Sadek a continué à être taciturne, un jour je l’ai croisé et j’ai tenté de lui parler de Mahfoud, j’essayais de savoir s’il avait des nouvelles. Il a marmonné, et a disparu au plus vite. Et quelques mois plus tard, il partait aussi. Celle-là personne ne l’a vue venir. Oui, le Canada aussi.

Tu sais, on revient tous, observe la nature et tu les vois ces plantes et ces animaux habités par un besoin de retour, que ce soit à un état, un endroit ou une époque. Et Bisou est revenu aussi, il se posait sur son ancienne cage certains après-midi et refaisait des concerts qui noyaient dans le miel tous les bruits habituels du quartier. On l’a entendu comme ça plusieurs années et c’est la seule trace qui est restée de toute cette histoire. Et maintenant, j’ai assez parlé, c’est à toi de me raconter ce qui t’amène ici.

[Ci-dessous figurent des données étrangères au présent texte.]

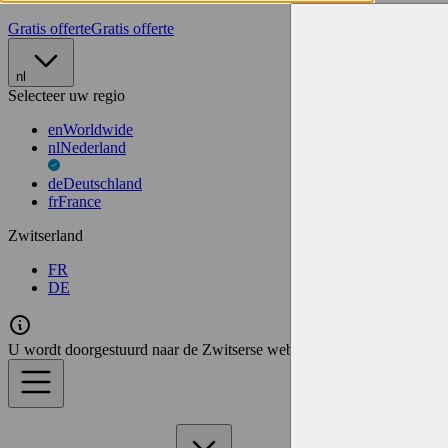
Gratis offerte
Gratis offerte
nl
Selecteer uw regio
en
Worldwide
nl
Nederland
de
Deutschland
fr
France
Zwitserland
FR
DE
U wordt doorgestuurd naar de Zwitserse website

Moi, je viens pour comprendre et avec ce que tu me racontes je commence à comprendre, toutes ces années, ces mensonges, mon père et ma mère qui vivent comme deux étrangers l’un pour l’autre, les deux dans leur pays. Je n’ai jamais connu Sadek mais mon père m’en a parlé, pas comme son amant non, mais comme la meilleure chose qui lui soit arrivée. Tu sais mon père est dans un hôpital pour soigner ses troubles mentaux, Douglas, ça s’appelle. Il nous faisait de plus en plus de crises, parlait d’en finir et un jour ça a vraiment failli mal finir. Ma mère l’avait poussé à bout. Il passe maintenant ses journées à ne rien faire à part regarder par la fenêtre et c’est drôle que tu m’aies parlé de Bisou car ce sont les oiseaux qu’il aime voir là-bas. Les chardonnerets existent mais ils sont différents de ceux d’ici, je ne les ai jamais entendus chanter et on en voit rarement. Mais au printemps arrivent les bernaches, d’immenses oies noires, blanches et grises et mon père passe des heures à la fenêtre à les regarder sur les terrains gazonnés de l’hôpital.

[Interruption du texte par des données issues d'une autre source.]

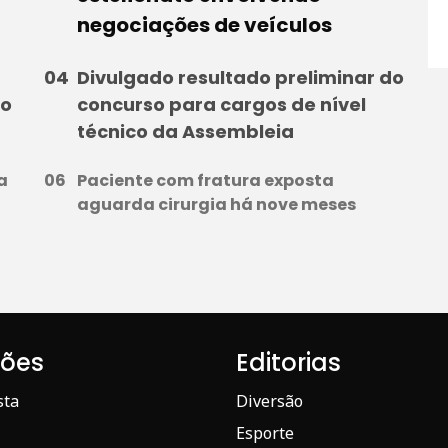
negociações de veículos
Divulgado resultado preliminar do
to
concurso para cargos de nível
técnico da Assembleia
a
Paciente com fratura exposta
aguarda cirurgia há nove meses
iões
Editorias
sta
Diversão
Esporte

J’ai voulu savoir ce qui se passait dans sa tête car il ne m’a jamais rien raconté de sa vie d’avant. Alors la seule façon que j’ai trouvée ça a été de venir ici, et je te rencontre, toi qui en sais beaucoup. As-tu eu des nouvelles de Sadek depuis? Mon père et lui semblent s’être perdus de vue. En tout cas moi je me retrouve, avec tout ce que je viens d’entendre, il me semble que des morceaux se recollent en moi. C’est comme si des parties de moi que j’avais perdu l’espoir de dompter avaient décidé tout d’un coup de cesser de jouer aux chevaux fous et de s’allonger sur le sol le souffle encore lourd et brûlant. Permets-moi de m’asseoir ici sur le trottoir. Tu peux me laisser seul? Je viendrai peut-être te voir encore avant de repartir.

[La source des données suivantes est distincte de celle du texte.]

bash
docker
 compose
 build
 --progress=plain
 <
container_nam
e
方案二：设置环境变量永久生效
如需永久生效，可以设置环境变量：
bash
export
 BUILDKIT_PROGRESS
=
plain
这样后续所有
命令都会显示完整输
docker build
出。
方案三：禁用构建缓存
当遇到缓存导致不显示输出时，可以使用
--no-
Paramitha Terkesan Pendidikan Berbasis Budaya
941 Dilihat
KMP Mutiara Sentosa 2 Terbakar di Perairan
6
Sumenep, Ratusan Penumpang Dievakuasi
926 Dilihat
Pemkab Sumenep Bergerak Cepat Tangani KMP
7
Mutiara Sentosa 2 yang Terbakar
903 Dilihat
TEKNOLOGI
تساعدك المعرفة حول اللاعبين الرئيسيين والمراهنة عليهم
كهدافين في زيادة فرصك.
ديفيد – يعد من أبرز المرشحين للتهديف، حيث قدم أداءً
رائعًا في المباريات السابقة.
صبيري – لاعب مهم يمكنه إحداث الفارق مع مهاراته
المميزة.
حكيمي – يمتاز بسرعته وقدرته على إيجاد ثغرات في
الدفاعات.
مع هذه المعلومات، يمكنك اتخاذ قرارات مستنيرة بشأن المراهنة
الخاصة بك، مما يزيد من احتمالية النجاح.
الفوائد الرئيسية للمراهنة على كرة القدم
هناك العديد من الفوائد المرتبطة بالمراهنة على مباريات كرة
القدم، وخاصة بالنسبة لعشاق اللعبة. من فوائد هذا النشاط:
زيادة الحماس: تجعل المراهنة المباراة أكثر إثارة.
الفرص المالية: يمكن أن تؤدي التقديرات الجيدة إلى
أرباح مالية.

Je m’assois sur le trottoir, en proie à un vertige et ferme les yeux. Et c’est là que je le trouve, ce jardin dont on parle. Ce jardin secret tellement ressourçant si on trouve le chemin pour le visiter dans les périodes de tumultes. Le mien n’est pas particulièrement beau, c’est un stationnement d’Alger entouré d’arbres peinant à pousser. Bien qu'il soit situé en banlieue, la plupart du temps, les bruits de la ville l’envahissent sauf certains après-midi comme celui-là. Un chardonneret nommé Bisou se pose sur son ancienne cage et de son chant couvre la rumeur de la ville. Mon nez oublie les odeurs de vieilles poubelles, mes yeux se ferment aux murets croulants et mes oreilles aux pétarades des moteurs diesels. Mon esprit s’élève en suivant les notes pures de ce chant.

Il y a une élégance

Qui nous transcende

Que toutes espèces comprennent

Elle se trouve à une hauteur

À laquelle peut nous emmener

Un chardonneret libéré

Par ses notes pareilles

Aux chants sages des maîtres

Aux contes de nos grands-mères

Qui brisent les dogmes

Et nous éveillent

À nos raisons primaires

Par le hublot je contemple une dernière fois ces terres jaunies avant que l’avion pique vers la mer. Peut-être que j’irai voir mon père à Douglas et peut-être que je réussirai à le convaincre de me raconter le reste de l’histoire. En attendant, je ferme les yeux et dans ma tête retentit un chant qui va m’accompagner, celui du chardonneret élégant.